Ein Symbol ist also nur dann verboten, wenn eine Gruppierung, die dieses Symbol benutzt, verboten ist. Demzufolge wurde das Zeigen des Keltenkreuzes, als Organisationskennzeichen der 1982 verbotenen Volkssozialistischen Bewegung Deutschlands/Partei der Arbeit (VSBD/PdA), verfolgt. Zwanzig Jahre später vermochten einzelne Richter bei der Verwendung des Keltenkreuzes keine Wiederbelebung der VSBD mehr sehen, zumal ein Teil ihres Klientel beim VSBD-Verbot noch nicht einmal geboren war. Das Keltenkreuz öffentlich zu zeigen und zu tragen, war nun legal – bis das Oberlandesgericht in Nürnberg im Jahre 2004 diese Entscheidung wieder kippte.

 

Das Zeigen des Keltenkreuzes wird zumindest in Bayern strafrechtlich verfolgt. Bei öffentlichen Auftritten, zum Beispiel Aufmärschen, können Polizei und Ordnungsamt das Zeigen bestimmter legaler Symbole zur Abwehr »konkreter Gefahren für die öffentliche Sicherheit und Ordnung« dennoch untersagen. Dies traf in der Vergangenheit u.a. das Zeigen der Reichskriegsfahne sowie die Verwendung von Namen und Marken mit der Buchstabenkombination »NS« für Nationalsozialismus.

 

Der Zusatz des §86a, wonach keine abgewandelten oder zum »Verwechseln ähnlichen« Symbole geschaffen werden dürfen, macht den §86a endgültig zum Gummiparagrafen – und er sorgt für Verwirrung in Exekutive und Legislative. Auch nachdem beispielsweise das Landgericht Frankfurt am Main in einem rechtskräftigen Urteil von 1999 die Verwendung des Grußes 88 als Ersatzhandlung für »Heil Hitler « mit Geldstrafe belegte, suchten die Behörden im schleswig-holsteinischen Neumünster vergeblich einen Weg, gegen den überregionalen Neonazi-Treffpunkt Club 88 vorzugehen.

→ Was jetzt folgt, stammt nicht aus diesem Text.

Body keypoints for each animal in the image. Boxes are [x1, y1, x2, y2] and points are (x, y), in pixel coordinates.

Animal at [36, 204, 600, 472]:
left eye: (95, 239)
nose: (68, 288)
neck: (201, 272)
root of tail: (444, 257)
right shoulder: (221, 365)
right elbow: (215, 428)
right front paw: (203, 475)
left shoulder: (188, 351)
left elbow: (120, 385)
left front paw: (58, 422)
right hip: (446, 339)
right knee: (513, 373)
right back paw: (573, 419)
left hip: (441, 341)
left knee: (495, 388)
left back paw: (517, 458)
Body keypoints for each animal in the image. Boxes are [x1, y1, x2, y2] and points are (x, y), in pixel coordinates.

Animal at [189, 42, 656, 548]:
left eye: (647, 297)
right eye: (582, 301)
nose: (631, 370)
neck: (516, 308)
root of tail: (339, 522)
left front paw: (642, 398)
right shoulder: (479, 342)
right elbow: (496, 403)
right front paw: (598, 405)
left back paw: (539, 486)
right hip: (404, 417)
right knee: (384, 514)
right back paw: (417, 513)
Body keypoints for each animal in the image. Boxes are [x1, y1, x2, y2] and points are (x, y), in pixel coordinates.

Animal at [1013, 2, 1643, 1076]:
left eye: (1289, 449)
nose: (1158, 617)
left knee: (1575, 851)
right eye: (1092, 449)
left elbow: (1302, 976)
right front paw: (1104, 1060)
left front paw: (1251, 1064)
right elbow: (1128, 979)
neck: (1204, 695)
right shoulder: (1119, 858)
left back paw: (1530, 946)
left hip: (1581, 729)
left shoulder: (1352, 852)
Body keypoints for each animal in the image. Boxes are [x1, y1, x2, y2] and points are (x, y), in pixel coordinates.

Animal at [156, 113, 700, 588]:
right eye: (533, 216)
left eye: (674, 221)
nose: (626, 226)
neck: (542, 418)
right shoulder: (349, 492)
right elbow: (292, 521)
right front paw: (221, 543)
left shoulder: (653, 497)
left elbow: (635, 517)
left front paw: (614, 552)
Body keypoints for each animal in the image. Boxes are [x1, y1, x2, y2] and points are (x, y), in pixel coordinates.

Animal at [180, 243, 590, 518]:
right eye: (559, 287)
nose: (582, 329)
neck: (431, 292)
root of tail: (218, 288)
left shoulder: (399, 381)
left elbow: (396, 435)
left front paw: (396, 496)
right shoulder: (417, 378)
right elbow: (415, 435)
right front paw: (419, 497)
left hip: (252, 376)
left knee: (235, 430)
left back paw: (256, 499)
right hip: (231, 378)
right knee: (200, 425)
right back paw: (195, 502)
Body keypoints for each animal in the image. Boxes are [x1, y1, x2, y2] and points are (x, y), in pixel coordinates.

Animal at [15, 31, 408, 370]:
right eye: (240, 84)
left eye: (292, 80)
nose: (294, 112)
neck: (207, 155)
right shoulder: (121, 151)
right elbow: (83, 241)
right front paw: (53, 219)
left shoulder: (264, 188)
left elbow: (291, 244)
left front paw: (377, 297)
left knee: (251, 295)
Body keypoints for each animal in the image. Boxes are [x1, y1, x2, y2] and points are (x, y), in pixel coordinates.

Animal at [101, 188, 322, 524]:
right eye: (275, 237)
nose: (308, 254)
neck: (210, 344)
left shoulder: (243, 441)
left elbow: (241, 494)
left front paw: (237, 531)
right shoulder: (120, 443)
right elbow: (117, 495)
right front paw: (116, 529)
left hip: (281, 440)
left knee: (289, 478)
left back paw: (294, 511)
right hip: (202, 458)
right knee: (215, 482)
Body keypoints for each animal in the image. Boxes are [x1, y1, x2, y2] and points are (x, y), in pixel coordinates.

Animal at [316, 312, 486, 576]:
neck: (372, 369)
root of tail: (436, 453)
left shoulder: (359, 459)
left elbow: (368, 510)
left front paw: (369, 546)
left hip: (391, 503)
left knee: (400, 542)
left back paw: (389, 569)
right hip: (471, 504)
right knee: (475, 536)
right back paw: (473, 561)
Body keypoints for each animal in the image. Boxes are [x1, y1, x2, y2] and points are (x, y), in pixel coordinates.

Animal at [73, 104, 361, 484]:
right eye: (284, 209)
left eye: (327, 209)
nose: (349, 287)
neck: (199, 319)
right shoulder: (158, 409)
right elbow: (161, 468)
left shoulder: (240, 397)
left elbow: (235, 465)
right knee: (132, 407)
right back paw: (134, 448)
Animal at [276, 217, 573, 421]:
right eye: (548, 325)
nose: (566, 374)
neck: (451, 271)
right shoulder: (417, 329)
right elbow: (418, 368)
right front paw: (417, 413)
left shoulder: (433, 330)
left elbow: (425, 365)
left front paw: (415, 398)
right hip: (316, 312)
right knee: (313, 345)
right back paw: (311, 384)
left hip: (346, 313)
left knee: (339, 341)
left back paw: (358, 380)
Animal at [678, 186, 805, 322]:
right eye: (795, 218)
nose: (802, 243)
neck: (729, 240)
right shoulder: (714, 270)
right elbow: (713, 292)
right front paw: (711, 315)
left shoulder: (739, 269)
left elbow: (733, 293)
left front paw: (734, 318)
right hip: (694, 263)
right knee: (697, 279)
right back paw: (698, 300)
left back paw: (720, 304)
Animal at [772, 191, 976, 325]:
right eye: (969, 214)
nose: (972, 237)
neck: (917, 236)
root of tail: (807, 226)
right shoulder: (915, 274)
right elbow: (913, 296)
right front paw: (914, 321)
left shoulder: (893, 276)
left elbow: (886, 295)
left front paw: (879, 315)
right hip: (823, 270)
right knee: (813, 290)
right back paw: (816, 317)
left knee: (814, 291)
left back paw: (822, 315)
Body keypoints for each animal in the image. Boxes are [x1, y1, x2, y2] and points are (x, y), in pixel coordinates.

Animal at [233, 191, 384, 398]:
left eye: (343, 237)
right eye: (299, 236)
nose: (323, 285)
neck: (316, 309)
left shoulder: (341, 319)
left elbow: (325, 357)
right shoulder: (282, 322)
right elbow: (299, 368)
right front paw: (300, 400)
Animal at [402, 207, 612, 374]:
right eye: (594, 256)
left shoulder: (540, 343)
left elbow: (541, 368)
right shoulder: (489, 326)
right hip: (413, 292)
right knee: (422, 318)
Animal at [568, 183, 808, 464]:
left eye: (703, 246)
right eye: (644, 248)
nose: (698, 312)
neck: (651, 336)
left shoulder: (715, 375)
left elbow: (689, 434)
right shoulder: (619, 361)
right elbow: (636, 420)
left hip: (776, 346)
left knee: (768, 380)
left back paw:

Während die Polizei in Hessen dazu überging, auf Aufmärschen zielgerichtet die TrägerInnen von 88-T-Shirts herauszuholen, ließ sich ein süddeutscher Neonazi die Zahl 88 im Patentregister als Wort- und Bildmarke eintragen. Andere aus der Neonazi-Szene grüssen sich (sicherheitshalber) in den einschlägigen Magazinen mit »2x44« oder »87+1«. Und nun?